| Task details |
Write out, exactly as they stand, the lines below from the one containing "country: PE" through the one containing "latitude: 51.2346", both of those included. Leave out the pictures.

| Material for the task |
##############################

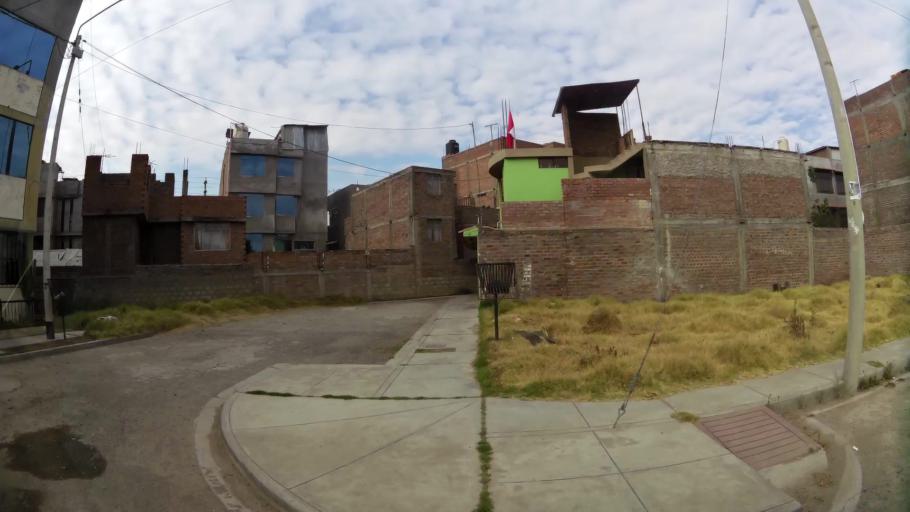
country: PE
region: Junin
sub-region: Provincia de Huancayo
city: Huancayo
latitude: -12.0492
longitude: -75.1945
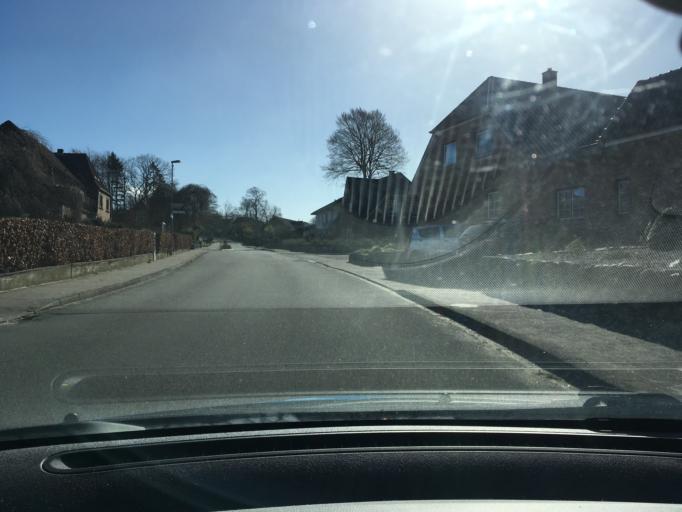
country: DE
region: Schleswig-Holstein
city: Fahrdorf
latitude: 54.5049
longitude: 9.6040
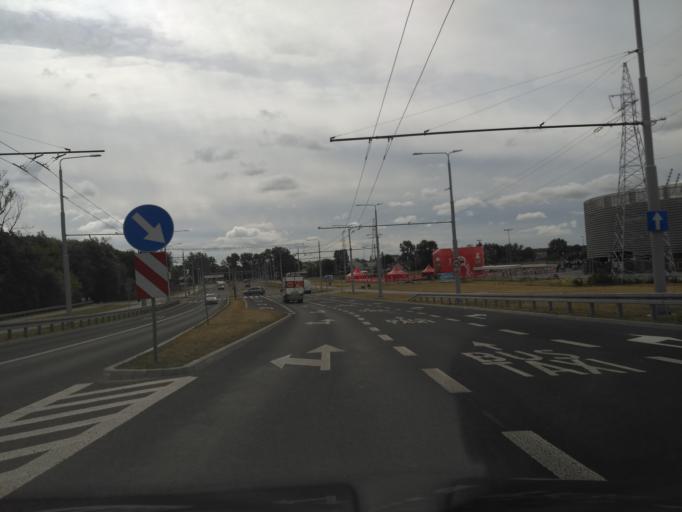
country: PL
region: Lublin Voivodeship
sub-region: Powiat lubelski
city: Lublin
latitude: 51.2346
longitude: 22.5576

##############################

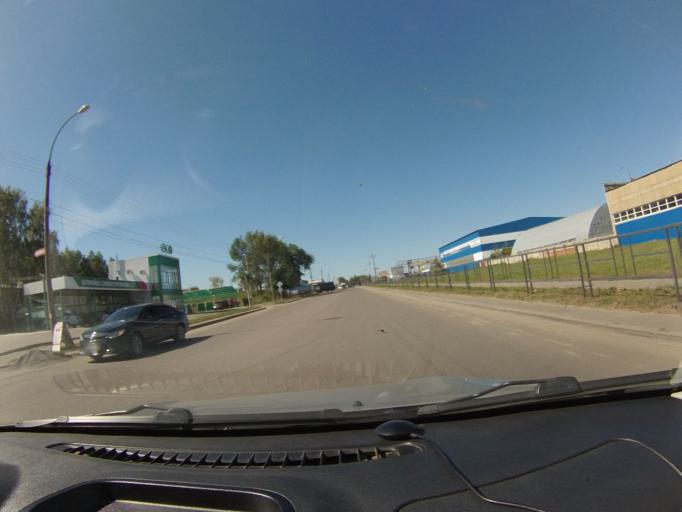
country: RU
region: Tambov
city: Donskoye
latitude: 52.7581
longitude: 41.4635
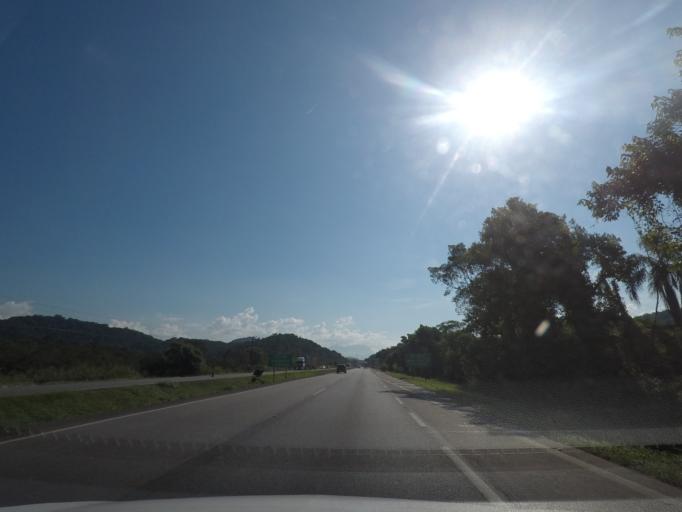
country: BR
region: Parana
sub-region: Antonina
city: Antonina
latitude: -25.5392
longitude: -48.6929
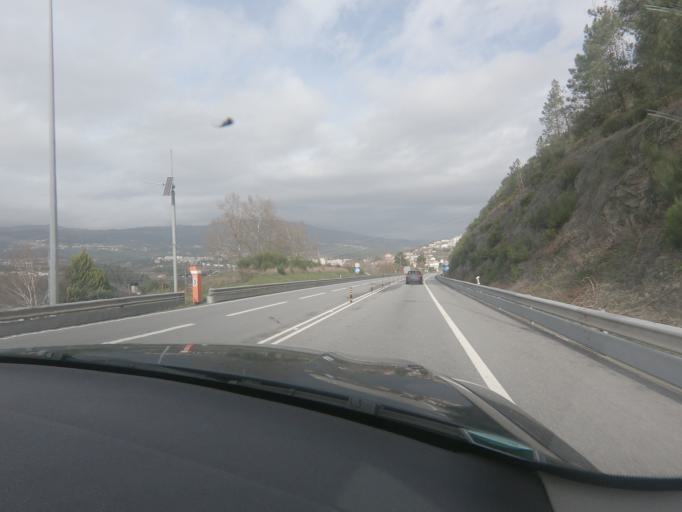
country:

##############################

| Result |
country: PE
region: Junin
sub-region: Provincia de Huancayo
city: Huancayo
latitude: -12.0492
longitude: -75.1945
country: DE
region: Schleswig-Holstein
city: Fahrdorf
latitude: 54.5049
longitude: 9.6040
country: PL
region: Lublin Voivodeship
sub-region: Powiat lubelski
city: Lublin
latitude: 51.2346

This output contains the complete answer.